What you are asked to do: State the number of lines that hold "paint" in the records below, with no other words.

Data shown:
= Beginning of Section =

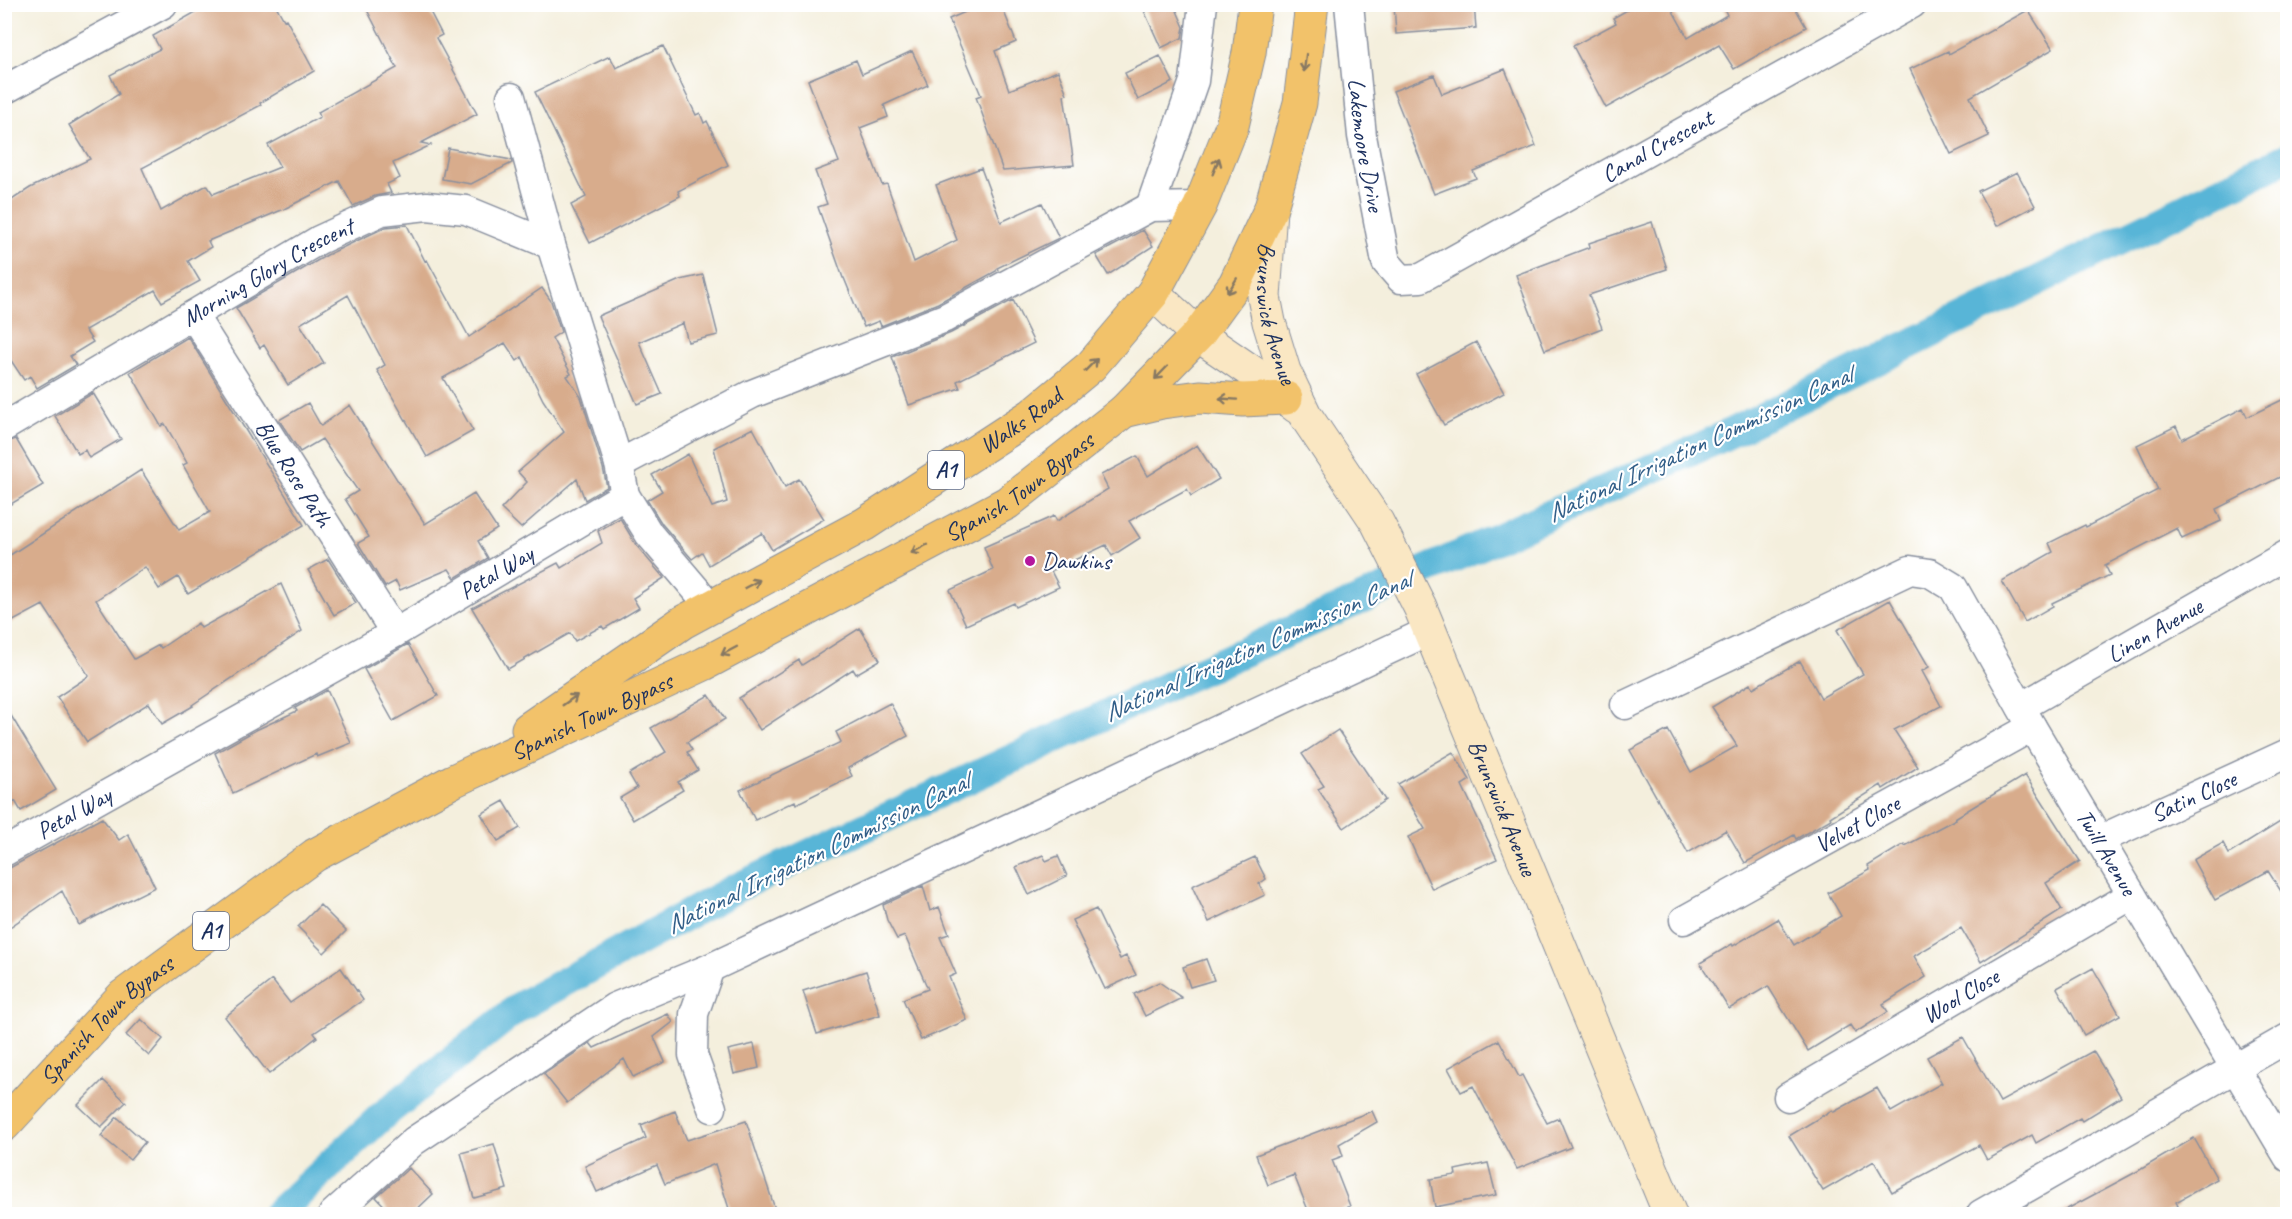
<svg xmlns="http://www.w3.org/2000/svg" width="2292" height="1219" viewBox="0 0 2292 1219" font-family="Caveat,sans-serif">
<rect width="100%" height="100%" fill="#fff"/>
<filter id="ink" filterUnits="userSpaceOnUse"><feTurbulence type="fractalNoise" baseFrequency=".0167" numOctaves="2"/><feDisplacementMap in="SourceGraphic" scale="12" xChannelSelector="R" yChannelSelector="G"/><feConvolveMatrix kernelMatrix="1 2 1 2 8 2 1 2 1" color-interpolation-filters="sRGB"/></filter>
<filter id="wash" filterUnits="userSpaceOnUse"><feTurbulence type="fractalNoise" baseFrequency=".008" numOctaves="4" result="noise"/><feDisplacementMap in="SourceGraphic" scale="24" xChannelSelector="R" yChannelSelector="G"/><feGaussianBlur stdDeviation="1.35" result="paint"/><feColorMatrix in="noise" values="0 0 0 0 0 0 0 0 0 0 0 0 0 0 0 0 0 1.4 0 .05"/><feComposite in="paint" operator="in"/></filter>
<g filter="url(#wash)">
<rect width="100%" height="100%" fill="#f4efdd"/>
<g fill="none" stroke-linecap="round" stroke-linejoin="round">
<path stroke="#59b5d7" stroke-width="30" d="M277,1214L382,1116L519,1007L736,888L1174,683L1716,440L2288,157"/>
</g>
<g id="blocks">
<path fill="#d8ac8c" d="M210,4H275L284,20L286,19L314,71L260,103L261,105L142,168L161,211L207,185L213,194L280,167L268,145L320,117L318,112L397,68L364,4H426L442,35L436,38L477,114L421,143L431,145L393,163L400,178L387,184L391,193L375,196L353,206L339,181L284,209L208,241L211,247L188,261L200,281L162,302L155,290L85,330L93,342L70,356L76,365L37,388L30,376L24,380L4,350V205L30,188L90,159L69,125L119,94L110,75L160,49L153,36Z
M984,4H1001L1016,42L995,51L1009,90L1058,71L1067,94L1064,95L1074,165L1003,171L976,97L981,95L949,19Z
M1141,4H1174L1184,27L1182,38L1161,48Z
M1394,4H1474L1476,28L1396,34Z
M1638,4H1669L1688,38L1727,15L1722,4H1793L1806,27L1734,69L1719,45L1606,108L1573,46L1616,23L1613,18Z
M2028,10L2053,49L1970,97L1989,136L1951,154L1910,69L1948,51L1949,54Z
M663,46L696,115L700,113L704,123L707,121L728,165L678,191L680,196L590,243L571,205L586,197L535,92L610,56L616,68Z
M912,51L928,85L884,105L888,117L860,128L882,185L887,184L914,262L957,240L936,185L981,168L1001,222L1042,203L1059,238L997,268L998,270L938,303L881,326L879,321L864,327L844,278H843L818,207L827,204L815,171L839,162L808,80L856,60L862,74Z
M1160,56L1173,82L1138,100L1125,73Z
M1505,69L1536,146L1473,171L1476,178L1434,194L1393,91L1434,75L1442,94Z
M448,148L511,160L512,163L471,184L442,179Z
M2017,172L2035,206L1997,226L1978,191Z
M1652,222L1667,269L1589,295L1602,328L1545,350L1516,275L1590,247L1589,243Z
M407,225L425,261L427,260L469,337L542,288L551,301L561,332L552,338L571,374L567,376L581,397L603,468L607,487L585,500L577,479L521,528L501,509L527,482L518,472L564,432L543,400L522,357L517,361L505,343L443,378L473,431L427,457L377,370L385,365L348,295L300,324L324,363L288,385L264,345L260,348L236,308L327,255L386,227Z
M1143,230L1153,246L1108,275L1096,255Z
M703,275L718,335L688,342L683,323L639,342L662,394L637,404L598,316L680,280Z
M1013,300L1034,343L957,381L960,388L909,405L892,357L951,333Z
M188,337L304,525L188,594L178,577L159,589L145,567L96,600L134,659L159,645L161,648L198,623L201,628L281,584L302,631L192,705L193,706L162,724L149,703L87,742L57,697L89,676L43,605L4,626V559L141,470L179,530L210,512L183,465L187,463L165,424L161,426L130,372Z
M1476,342L1504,393L1444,425L1416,374Z
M93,393L121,439L89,458L85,450L78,454L55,416Z
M2288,397V473L2216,509L2221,521L2182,539L2177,528L2105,565L2110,575L2052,603L2053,606L2025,622L2002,581L2053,552L2049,543L2085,525L2086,527L2158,490L2137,445L2176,426L2182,439L2243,408L2247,417Z
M308,403L321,426L350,405L425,524L474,494L497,529L478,541L488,558L455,578L449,569L400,590L396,581L385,587L358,543L369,537L345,499L358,491L322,439L300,452L279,420Z
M753,428L785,487L799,479L824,519L772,550L762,533L709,565L702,552L692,559L662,524L647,500L662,491L652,475L688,454L712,507L727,502L714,448Z
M16,439L43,485L11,504L4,492V443Z
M1197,445L1219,479L1191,496L1187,489L1129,521L1140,538L1112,556L1106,545L1051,571L1059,587L1016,607L1014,603L966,625L950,590L993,570L984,547L1054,516L1057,521L1108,489L1101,475L1137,456L1148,476Z
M620,518L636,545L664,578L633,598L639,608L604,629L602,626L575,641L570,633L508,669L472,608L558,563L561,568L602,543L598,531Z
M328,559L356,603L334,615L308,570Z
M1890,600L1929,667L1922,671L1941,706L1894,730L1918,767L1883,789L1881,785L1830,817L1831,819L1796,839L1794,835L1745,863L1726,830L1688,853L1630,750L1668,730L1691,772L1737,746L1712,707L1750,684L1753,688L1800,661L1821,698L1863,674L1837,630Z
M860,628L880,660L856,674L853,669L760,730L739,698L799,660L802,665Z
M408,644L438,696L393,721L364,669Z
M327,690L351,743L317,757L316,754L233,793L215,753L256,730L297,711L295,708Z
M709,695L725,719L687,742L692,750L687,752L698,770L678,782L683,790L633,820L620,798L637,788L629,774L666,752L651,728Z
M890,703L908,736L848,768L852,776L796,804L795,801L755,820L740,790L841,742L836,732Z
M4,704L56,790L21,811L15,801L4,808Z
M1338,730L1385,800L1344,828L1318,789L1324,786L1302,754Z
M1453,752L1470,780L1462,785L1497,859L1432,889L1408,837L1425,829L1398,784Z
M2025,775L2080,861L2046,883L2062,910L1981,962L1961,928L1914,956L1926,977L1883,1004L1888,1012L1855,1033L1850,1025L1808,1051L1768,986L1729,1009L1700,963L1732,944L1733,946L1778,919L1794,945L1841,916L1828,893L1870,870L1868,866L1904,844L1905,846L1956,819L1955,818Z
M504,801L520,828L498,841L481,814Z
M2288,817V902L2268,871L2215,900L2193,860L2223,843L2229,854Z
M102,818L119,840L128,834L155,887L79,925L62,891L4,931V871Z
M1043,855L1046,861L1058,856L1067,876L1029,895L1016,867Z
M1255,857L1266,879L1259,884L1265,895L1209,922L1192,886Z
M923,886L930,911L939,907L949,934L940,937L956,974L949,977L967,1020L921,1040L903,999L928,989L905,936L897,939L887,920L883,905Z
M320,905L346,931L324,953L298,927Z
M1096,909L1120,959L1126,956L1136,975L1105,989L1072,920Z
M1206,959L1214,980L1190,987L1183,967Z
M341,968L363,1000L314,1033L317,1037L269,1074L225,1017L272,980L290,1003Z
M2093,968L2120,1015L2084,1035L2057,988Z
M866,971L880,1015L817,1034L803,991Z
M1159,982L1182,998L1145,1016L1134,994Z
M668,1014L673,1022L654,1037L665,1062L633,1077L624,1059L567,1103L544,1074L590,1043L594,1048Z
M141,1019L163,1039L149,1056L126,1035Z
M1963,1037L2000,1102L2093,1051L2121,1097L2082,1121L2080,1118L2036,1143L2032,1135L1987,1160L1979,1145L1892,1192L1874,1161L1823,1191L1789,1136L1832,1110L1834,1112L1877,1088L1891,1112L1942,1083L1927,1057Z
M1499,1040L1519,1077L1522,1075L1547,1123L1559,1118L1571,1147L1517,1169L1473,1086L1461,1092L1448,1068Z
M754,1044L759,1068L734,1074L728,1050Z
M103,1080L126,1102L101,1127L78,1105Z
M675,1111L687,1140L746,1121L777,1215H731L715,1164L665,1184L657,1165L597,1192L585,1166L646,1138L641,1125Z
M1372,1111L1377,1122L1339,1144L1343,1156L1332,1160L1350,1206L1328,1215H1310L1294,1175L1268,1185L1256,1155Z
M117,1117L145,1142L130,1160L101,1136Z
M2194,1138L2217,1179L2176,1202L2178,1206L2163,1215H2056L2138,1171Z
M494,1144L507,1189L474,1198L461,1153Z
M1488,1163L1496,1195L1435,1207L1430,1179L1456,1175L1455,1170Z
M409,1168L433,1194L411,1215H393L376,1197Z"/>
</g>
</g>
<g filter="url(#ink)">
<use href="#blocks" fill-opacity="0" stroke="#888f9e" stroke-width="1.5"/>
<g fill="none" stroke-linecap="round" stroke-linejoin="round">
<defs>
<g id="street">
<path id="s1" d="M1349,4L1362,136L1386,262L1401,279L1421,278L1912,4"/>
<path d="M4,90L163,4"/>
<path d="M511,97L551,245L619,464L625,495L649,534L710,606"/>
<path d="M1150,207L1194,81L1203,4"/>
<path id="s2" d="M193,315L395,633"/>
<path id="s3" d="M4,427L319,240L382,211L427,206L466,210L551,245"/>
<path d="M619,464L752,394L945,318L1150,207L1200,206"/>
<path id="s4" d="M1625,705L1910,570L1930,573L1953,587L2032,727L2288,1157"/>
<path id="s5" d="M2021,707L2288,554"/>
<path id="s6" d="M2099,840L2288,753"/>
<path id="s7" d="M4,852L395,633L625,495"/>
<path id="s8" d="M1684,920L2032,727"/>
<path d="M710,968L694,1014L693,1055L712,1108"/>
<path id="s9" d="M1788,1097L2132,895"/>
<path d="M333,1214L414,1141L615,1007L710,968L1429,631"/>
<path d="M1981,1214L2288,1038"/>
</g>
<g id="secondary">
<path id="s10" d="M1270,210L1264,297L1269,322L1284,371L1305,415L1377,522L1420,607L1670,1214"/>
<path d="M1153,293L1198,335L1252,372L1297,407"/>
</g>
<g id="primary">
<path d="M1124,411L1162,402L1200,397L1243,400L1286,398"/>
<path id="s11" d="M528,729L683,622L865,524L1032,415L1091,366L1153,293L1200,206L1232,126L1249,53L1255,4"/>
<path id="s12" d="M4,1125L123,996L315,855L453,781L704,664L1007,503L1124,411L1198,335L1235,284L1271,208L1300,103L1312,4"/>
</g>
</defs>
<use href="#street" stroke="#888f9e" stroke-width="31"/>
<use href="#secondary" stroke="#888f9e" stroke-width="35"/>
<use href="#primary" stroke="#888f9e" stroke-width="35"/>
<use href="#street" stroke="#fff" stroke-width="28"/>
<use href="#secondary" stroke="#fae7c3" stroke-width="33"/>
<use href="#primary" stroke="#f2c26a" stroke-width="33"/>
</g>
<defs><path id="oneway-shaft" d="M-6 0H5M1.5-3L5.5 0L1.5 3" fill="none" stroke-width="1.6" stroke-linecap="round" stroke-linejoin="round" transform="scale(1.5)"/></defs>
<g stroke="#867864">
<use href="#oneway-shaft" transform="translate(1305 63) rotate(97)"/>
<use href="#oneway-shaft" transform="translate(1216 166) rotate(-68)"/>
<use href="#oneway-shaft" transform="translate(1232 286) rotate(122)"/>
<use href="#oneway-shaft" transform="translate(1091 365) rotate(-45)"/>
<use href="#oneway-shaft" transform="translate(1161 373) rotate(134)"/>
<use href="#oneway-shaft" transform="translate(1228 399) rotate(-176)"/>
<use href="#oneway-shaft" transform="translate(919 549) rotate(152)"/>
<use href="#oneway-shaft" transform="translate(752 584) rotate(-28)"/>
<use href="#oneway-shaft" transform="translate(729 651) rotate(152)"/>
<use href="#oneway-shaft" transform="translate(570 700) rotate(-35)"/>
</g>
</g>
<circle fill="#b5179e" stroke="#fff" stroke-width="2" cx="1030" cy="561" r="6"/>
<g text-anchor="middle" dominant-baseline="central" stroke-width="4.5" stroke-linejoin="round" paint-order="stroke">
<g fill="#fff" stroke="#5f6d8e" stroke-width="1.5">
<rect x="928" y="451" width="36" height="38" rx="4.5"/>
<rect x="193" y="912" width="36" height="38" rx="4.5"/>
</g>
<g font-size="22" font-weight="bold" fill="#1b2f5e">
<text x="946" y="470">A1</text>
<text x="211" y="931">A1</text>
</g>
<g font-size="24" fill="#1b2f5e" stroke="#fff">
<text stroke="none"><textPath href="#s1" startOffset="142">Lakemoore Drive</textPath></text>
<text stroke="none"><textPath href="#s1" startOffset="574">Canal Crescent</textPath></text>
<text stroke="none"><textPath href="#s3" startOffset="306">Morning Glory Crescent</textPath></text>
<text stroke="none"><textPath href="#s10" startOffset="105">Brunswick Avenue</textPath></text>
<text stroke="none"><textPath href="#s11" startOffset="582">Walks Road</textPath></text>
<text stroke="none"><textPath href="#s2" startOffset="188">Blue Rose Path</textPath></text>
<text stroke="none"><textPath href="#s12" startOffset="1209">Spanish Town Bypass</textPath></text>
<text stroke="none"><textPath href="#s7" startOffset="566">Petal Way</textPath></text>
<text stroke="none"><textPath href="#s5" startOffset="154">Linen Avenue</textPath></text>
<text stroke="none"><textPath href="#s12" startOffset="723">Spanish Town Bypass</textPath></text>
<text stroke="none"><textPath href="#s6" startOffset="104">Satin Close</textPath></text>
<text stroke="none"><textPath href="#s10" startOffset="654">Brunswick Avenue</textPath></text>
<text stroke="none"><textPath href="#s7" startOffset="80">Petal Way</textPath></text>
<text stroke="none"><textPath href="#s8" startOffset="198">Velvet Close</textPath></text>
<text stroke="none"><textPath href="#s4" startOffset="669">Twill Avenue</textPath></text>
<text stroke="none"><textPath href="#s9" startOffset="200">Wool Close</textPath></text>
<text stroke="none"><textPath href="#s12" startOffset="147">Spanish Town Bypass</textPath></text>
</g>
<g font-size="24" fill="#1b2f5e" stroke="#fff" text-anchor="start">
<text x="1042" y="561">Dawkins</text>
</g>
<g font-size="26" font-style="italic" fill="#315e88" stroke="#fff">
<text transform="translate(1699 444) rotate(-25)">National Irrigation Commission Canal</text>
<text transform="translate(1257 646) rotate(-24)">National Irrigation Commission Canal</text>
<text transform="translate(817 853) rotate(-26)">National Irrigation Commission Canal</text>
</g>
</g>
<rect width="2292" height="1219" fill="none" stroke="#fff" stroke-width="24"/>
</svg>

= End of Section =

Written solution: 2